Beneath this line are the data; copy exactly the part of them that opens with the line containing "La alimentación debe" and closes with the line containing "iranike, balto-sllave dhe", and only that part.

====

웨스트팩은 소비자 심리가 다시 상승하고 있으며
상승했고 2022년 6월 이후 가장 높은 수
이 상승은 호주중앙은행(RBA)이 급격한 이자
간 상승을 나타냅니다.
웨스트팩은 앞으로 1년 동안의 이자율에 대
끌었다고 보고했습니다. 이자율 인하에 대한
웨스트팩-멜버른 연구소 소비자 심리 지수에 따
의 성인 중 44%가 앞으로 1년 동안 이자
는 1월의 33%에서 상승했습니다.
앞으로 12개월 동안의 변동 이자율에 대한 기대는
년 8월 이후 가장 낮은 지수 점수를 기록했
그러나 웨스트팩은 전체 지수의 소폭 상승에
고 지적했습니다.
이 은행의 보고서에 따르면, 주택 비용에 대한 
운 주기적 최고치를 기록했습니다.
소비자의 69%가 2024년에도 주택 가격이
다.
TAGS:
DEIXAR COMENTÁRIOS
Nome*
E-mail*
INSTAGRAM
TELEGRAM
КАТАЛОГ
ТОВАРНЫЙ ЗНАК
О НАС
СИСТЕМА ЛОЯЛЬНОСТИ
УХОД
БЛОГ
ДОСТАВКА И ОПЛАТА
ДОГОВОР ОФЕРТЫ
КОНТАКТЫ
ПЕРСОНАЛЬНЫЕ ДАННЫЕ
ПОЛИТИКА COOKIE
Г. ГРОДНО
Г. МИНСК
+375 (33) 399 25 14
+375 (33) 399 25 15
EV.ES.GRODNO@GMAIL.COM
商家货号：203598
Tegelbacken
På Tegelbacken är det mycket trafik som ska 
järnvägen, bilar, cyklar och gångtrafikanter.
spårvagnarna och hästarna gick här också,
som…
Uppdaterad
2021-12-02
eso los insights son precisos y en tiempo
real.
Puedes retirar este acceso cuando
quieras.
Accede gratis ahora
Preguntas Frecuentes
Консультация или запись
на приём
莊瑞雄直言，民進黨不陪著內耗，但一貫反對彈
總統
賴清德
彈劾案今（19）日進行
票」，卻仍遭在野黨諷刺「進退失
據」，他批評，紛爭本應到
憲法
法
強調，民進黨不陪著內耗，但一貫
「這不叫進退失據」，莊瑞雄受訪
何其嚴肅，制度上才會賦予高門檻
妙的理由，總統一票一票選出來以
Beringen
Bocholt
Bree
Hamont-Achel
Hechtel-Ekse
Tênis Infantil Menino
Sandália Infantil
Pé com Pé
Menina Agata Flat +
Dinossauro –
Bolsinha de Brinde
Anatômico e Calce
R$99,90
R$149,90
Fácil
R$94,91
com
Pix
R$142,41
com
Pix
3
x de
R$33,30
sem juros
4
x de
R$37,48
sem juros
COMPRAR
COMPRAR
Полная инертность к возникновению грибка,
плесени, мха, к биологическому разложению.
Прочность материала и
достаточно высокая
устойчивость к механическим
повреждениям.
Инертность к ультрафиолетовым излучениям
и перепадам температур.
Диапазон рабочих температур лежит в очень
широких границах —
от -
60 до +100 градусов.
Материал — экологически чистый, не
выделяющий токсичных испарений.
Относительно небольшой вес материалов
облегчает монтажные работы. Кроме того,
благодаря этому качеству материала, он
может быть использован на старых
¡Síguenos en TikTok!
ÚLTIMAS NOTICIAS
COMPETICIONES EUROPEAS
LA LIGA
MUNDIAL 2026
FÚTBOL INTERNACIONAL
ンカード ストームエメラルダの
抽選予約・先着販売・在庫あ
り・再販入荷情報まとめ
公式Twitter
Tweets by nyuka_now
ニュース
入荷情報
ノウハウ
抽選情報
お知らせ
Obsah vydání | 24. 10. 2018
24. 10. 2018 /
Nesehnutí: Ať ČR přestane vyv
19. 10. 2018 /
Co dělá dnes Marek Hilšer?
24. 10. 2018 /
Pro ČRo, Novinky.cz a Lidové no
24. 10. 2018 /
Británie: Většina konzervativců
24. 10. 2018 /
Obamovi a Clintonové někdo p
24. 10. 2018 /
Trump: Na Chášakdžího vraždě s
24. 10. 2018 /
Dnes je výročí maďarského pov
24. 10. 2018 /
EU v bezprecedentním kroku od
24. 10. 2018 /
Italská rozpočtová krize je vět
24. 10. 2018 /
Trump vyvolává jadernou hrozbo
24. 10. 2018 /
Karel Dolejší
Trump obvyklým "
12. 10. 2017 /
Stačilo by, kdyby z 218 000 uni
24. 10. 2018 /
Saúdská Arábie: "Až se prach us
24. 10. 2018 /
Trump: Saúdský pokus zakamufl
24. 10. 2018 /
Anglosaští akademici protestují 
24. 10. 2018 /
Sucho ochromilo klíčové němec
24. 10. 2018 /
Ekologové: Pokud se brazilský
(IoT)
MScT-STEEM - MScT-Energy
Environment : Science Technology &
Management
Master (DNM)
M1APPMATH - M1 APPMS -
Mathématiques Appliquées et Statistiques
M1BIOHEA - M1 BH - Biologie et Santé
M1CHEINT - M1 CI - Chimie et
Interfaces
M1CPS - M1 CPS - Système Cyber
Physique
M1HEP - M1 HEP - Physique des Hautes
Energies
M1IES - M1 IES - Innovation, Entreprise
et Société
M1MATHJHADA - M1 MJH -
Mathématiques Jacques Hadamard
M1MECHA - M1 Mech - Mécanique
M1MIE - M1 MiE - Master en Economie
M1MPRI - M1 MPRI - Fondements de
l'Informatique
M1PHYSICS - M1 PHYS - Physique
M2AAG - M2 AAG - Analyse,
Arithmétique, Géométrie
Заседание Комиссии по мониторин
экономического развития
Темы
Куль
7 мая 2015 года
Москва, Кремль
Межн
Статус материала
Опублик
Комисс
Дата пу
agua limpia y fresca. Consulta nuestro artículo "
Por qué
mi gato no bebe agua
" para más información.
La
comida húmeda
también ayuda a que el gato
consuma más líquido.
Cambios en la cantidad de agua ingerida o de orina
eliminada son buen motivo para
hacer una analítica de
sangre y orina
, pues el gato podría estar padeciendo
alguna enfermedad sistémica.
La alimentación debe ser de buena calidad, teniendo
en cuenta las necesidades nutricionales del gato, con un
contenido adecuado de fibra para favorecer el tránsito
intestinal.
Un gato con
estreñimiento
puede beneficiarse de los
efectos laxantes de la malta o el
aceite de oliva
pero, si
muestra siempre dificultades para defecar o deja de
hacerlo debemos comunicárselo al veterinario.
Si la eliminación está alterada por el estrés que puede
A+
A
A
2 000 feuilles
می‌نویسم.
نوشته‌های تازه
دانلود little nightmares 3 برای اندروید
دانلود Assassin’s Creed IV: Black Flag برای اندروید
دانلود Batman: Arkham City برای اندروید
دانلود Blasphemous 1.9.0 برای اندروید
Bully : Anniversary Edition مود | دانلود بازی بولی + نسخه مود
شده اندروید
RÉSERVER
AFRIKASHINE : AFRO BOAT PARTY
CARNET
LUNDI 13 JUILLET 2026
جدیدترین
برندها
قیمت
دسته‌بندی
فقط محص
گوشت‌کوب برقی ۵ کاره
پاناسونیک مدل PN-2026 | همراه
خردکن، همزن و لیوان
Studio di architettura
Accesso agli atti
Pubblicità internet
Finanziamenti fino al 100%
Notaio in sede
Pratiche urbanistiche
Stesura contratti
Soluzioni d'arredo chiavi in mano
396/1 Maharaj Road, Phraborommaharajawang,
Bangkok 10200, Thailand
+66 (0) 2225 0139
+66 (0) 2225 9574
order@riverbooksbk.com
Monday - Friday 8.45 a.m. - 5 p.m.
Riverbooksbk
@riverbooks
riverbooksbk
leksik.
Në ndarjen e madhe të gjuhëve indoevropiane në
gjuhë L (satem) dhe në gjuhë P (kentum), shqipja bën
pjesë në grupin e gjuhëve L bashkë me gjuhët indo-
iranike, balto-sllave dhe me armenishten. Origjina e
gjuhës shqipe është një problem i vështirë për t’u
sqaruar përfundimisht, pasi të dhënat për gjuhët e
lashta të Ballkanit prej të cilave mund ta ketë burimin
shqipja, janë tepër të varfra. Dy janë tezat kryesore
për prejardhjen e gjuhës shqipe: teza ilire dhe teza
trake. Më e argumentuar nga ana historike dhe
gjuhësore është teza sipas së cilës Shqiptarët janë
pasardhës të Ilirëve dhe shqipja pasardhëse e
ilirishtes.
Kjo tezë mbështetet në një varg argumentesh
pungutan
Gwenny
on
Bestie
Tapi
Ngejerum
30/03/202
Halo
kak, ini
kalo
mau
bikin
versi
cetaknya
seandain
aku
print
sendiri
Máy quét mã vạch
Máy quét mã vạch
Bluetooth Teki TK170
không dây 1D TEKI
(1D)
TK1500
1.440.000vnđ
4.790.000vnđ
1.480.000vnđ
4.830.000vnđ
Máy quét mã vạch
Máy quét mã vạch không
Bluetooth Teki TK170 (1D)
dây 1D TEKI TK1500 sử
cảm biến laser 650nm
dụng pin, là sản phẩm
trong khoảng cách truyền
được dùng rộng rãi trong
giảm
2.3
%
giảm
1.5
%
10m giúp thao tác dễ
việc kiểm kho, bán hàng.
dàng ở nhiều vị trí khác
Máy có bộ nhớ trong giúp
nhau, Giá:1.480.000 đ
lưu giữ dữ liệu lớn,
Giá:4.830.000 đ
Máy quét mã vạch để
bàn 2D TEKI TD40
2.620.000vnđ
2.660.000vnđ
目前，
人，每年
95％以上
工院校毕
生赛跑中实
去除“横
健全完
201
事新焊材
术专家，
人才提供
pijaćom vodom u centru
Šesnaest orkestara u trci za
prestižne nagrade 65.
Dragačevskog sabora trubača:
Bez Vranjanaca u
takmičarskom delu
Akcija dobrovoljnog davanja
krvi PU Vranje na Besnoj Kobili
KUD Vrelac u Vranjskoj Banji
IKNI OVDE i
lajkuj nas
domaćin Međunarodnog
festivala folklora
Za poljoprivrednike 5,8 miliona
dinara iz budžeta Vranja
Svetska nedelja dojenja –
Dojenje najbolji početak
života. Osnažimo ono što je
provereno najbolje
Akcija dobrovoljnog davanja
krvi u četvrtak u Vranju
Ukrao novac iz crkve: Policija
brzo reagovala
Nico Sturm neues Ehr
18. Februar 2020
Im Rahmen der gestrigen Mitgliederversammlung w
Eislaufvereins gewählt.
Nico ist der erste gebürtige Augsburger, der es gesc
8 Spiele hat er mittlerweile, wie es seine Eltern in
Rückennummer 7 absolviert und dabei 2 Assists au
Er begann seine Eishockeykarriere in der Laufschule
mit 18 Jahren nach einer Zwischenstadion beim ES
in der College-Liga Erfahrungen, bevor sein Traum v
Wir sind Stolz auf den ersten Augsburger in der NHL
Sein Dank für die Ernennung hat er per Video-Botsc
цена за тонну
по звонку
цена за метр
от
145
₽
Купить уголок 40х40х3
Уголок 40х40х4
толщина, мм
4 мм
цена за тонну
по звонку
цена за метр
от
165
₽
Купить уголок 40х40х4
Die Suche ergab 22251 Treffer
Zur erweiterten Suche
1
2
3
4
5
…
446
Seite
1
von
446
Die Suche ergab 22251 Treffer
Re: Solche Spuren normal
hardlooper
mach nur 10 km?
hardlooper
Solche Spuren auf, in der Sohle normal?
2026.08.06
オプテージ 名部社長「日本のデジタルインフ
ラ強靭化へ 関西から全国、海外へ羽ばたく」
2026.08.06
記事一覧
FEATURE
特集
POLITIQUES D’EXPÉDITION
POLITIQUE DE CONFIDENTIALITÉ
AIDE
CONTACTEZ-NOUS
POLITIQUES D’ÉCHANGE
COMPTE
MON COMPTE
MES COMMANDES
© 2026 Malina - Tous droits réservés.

====

» **Answer area**
La alimentación debe ser de buena calidad, teniendo
en cuenta las necesidades nutricionales del gato, con un
contenido adecuado de fibra para favorecer el tránsito
intestinal.
Un gato con
estreñimiento
puede beneficiarse de los
efectos laxantes de la malta o el
aceite de oliva
pero, si
muestra siempre dificultades para defecar o deja de
hacerlo debemos comunicárselo al veterinario.
Si la eliminación está alterada por el estrés que puede
A+
A
A
2 000 feuilles
می‌نویسم.
نوشته‌های تازه
دانلود little nightmares 3 برای اندروید
دانلود Assassin’s Creed IV: Black Flag برای اندروید
دانلود Batman: Arkham City برای اندروید
دانلود Blasphemous 1.9.0 برای اندروید
Bully : Anniversary Edition مود | دانلود بازی بولی + نسخه مود
شده اندروید
RÉSERVER
AFRIKASHINE : AFRO BOAT PARTY
CARNET
LUNDI 13 JUILLET 2026
جدیدترین
برندها
قیمت
دسته‌بندی
فقط محص
گوشت‌کوب برقی ۵ کاره
پاناسونیک مدل PN-2026 | همراه
خردکن، همزن و لیوان
Studio di architettura
Accesso agli atti
Pubblicità internet
Finanziamenti fino al 100%
Notaio in sede
Pratiche urbanistiche
Stesura contratti
Soluzioni d'arredo chiavi in mano
396/1 Maharaj Road, Phraborommaharajawang,
Bangkok 10200, Thailand
+66 (0) 2225 0139
+66 (0) 2225 9574
order@riverbooksbk.com
Monday - Friday 8.45 a.m. - 5 p.m.
Riverbooksbk
@riverbooks
riverbooksbk
leksik.
Në ndarjen e madhe të gjuhëve indoevropiane në
gjuhë L (satem) dhe në gjuhë P (kentum), shqipja bën
pjesë në grupin e gjuhëve L bashkë me gjuhët indo-
iranike, balto-sllave dhe me armenishten. Origjina e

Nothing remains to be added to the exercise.